British Jews may think we know it all about candidates for the highest office in the land having a tricky back catalogue of statements on Jews. But whatever we went through in recent years would be dwarfed by what is about to hit our cousins in France.

Eric Zemmour, much talked about as a far right candidate for the French presidency in next spring’s elections, said in September that the Jewish victims of the notorious Toulouse terror attack of 2012 — a rabbi, his two sons, aged just six and three, along with another little girl, aged eight — were not really French because they were buried in Israel. That proved, he said, that “they were foreigners above all and wanted to stay that way even beyond death.”
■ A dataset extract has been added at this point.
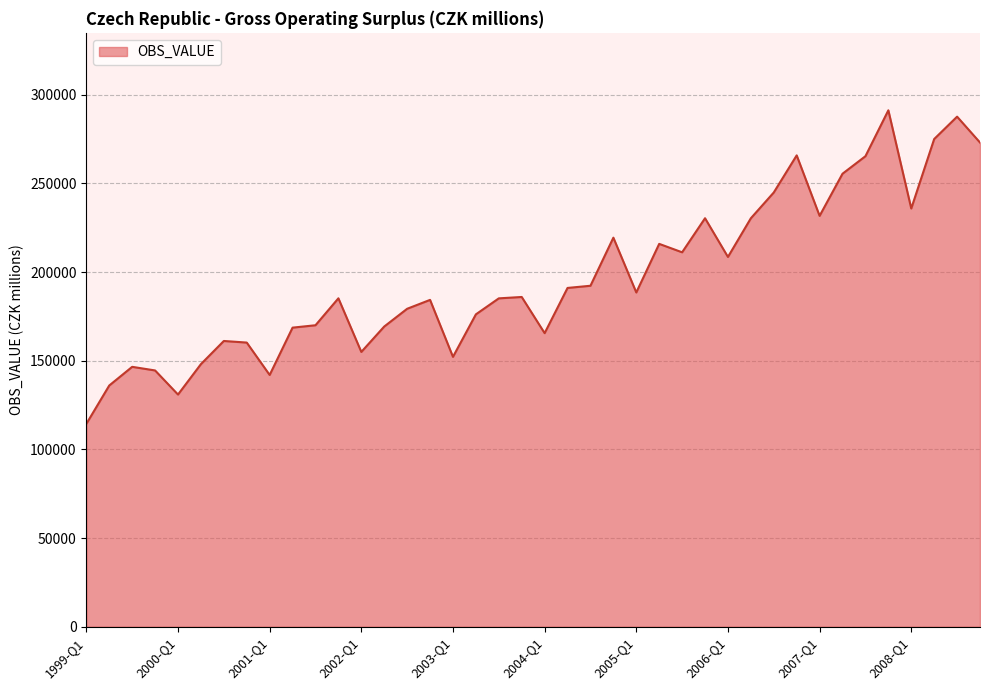

What is the maximum value shown in the chart?

291194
Last year, Zemmour touched on one of the defining traumas of both modern Jewish history and modern French history, hinting that Alfred Dreyfus — the French Jewish army captain wrongly convicted, jailed and publicly humiliated on false charges of espionage in 1894 — might not have been innocent after all. “We will never know,” he said.

Zemmour has views on the Holocaust too. These days, there are few defenders of the Vichy regime which collaborated with the Nazi occupation and connived in the deportation of more than 70,000 French Jews to their deaths in the east. But Zemmour claims that the Vichy regime tried to save Jews born in France: it was only foreign-born Jews it was happy to give up. Even if that were true, it hardly amounts to a moral defence — but there’s next to no evidence for it.